KI kann und sollte keine Emotionen ersetzen. Aber sie kann Prozesse sicherer machen. Gerade was etwa das ganze Thema ´Aufdeckung von Betrugsmaschen´ angeht, kann die KI schneller agieren, als unsere händischen Prüfungen. Durch den Einsatz von KI können zudem Datenanalysen durchgeführt werden, um passende Matches zwischen Käufern und Pferden zu finden. Und KI kann helfen, Gesundheitsdaten oder Trainingshistorien zu verarbeiten. Nicht zuletzt: KI-gestützte Chatbots könnten effizienter auf Anfragen reagieren, was den Prozess für Käufer und Verkäufer reibungsloser macht. Aber all das ist noch Zukunftsmusik.
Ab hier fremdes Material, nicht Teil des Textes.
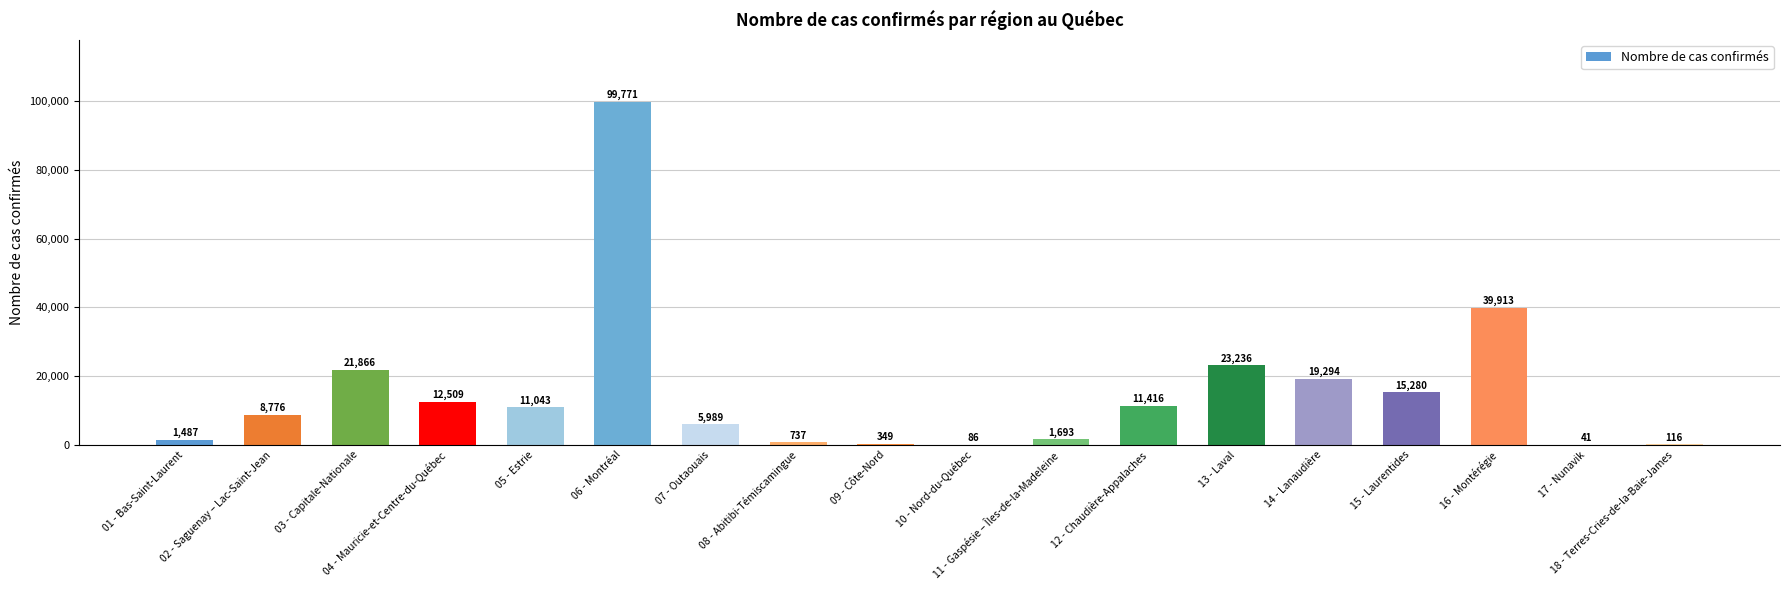

Reading left to right, transcribe all the data shown in this chart.

1487	8776	21866	12509	11043	99771	5989	737	349	86	1693	11416	23236	19294	15280	39913	41	116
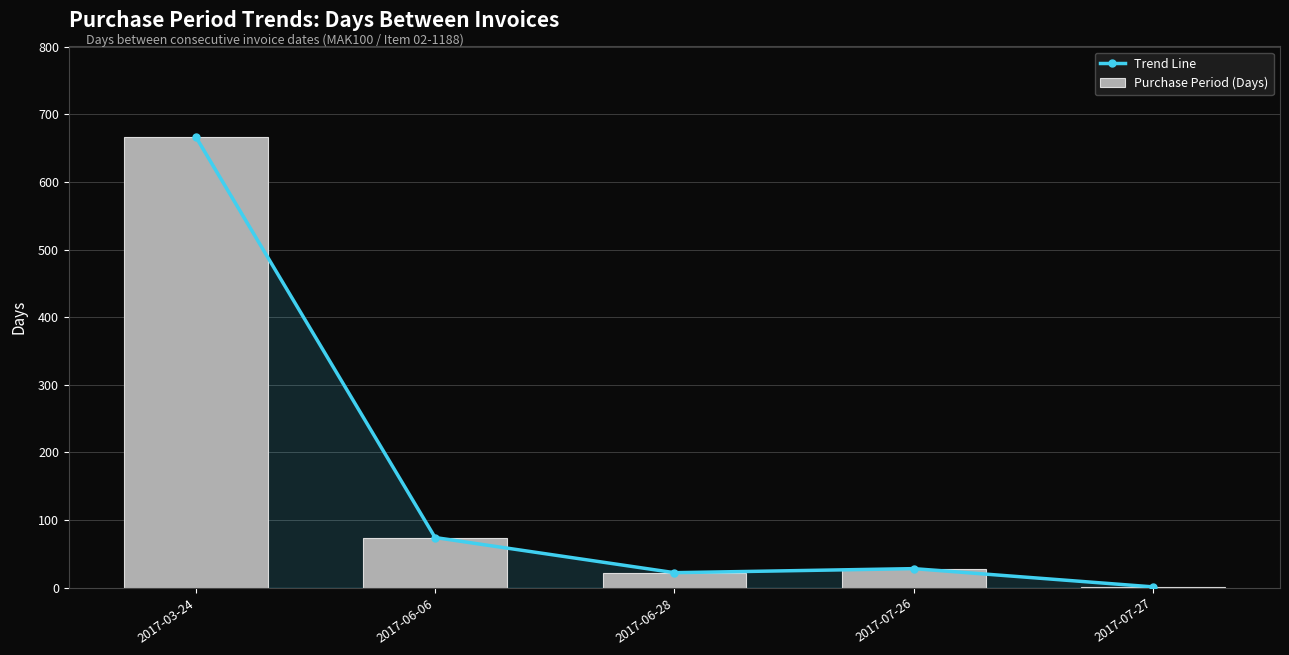

The value of Purchase Period (Days) at 2017-07-27 is 1. True or false?

False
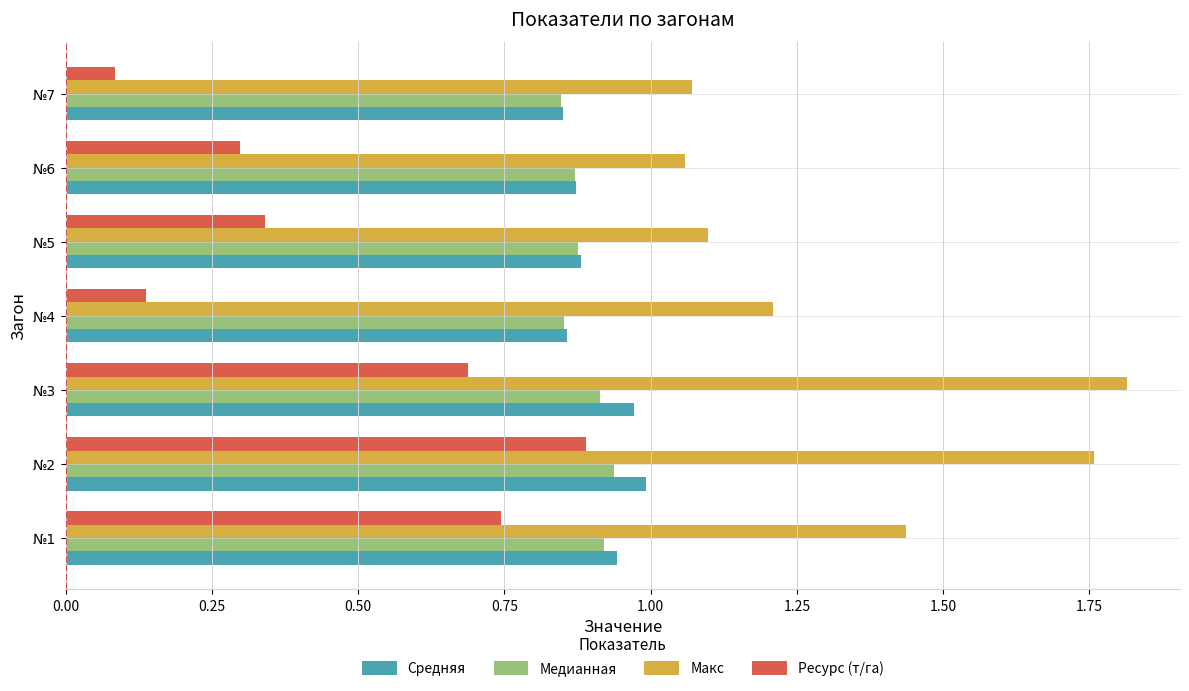

What is the sum of all Cредняя values?

6.4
Passen der Pferdehandel und die Hundevermittlung gut zusammen? 
Der Hundemarkt ist mit 10,5 Mio. Hunden deutlich größer als der Pferdemarkt mit 1,1 Mio. Pferden und dadurch ein sehr spannender Markt für uns. Zumal es bei den Zielgruppen viele Überschneidungen gibt. Herausforderung beim Hundemarkt ist das Thema Sicherheit und Seriosität, da es leider immer noch viele kriminelle Machenschaften und illegalen Welpenhandel gibt. Einfacher als beim Thema Pferd lässt sich die KI beim Thema Hund aber für Bildersuche nutzen. So kann man sich bei Textinhalten von KIs bei Hundethemen darauf verlassen, dass diese valide sind.
Was würden Sie KI nicht anvertrauen?
Die persönliche Interaktion, das Verständnis und die emotionale Verbindung würde ich niemals vollständig an eine Maschine delegieren.
Und welchen Rat geben Sie denen, die bislang keine KI im Einsatz haben?
KI ohne Scheu auszuprobieren! Das erfordert viel Eigeninitiative, aber wir haben uns im Team u. a. YouTube-Videos angesehen und Webinare besucht, um ChatGPT zu erlernen. Letztlich ist erfolgsentscheidend, dass Arbeitgeber und Mitarbeiter auf dem Laufenden bleiben!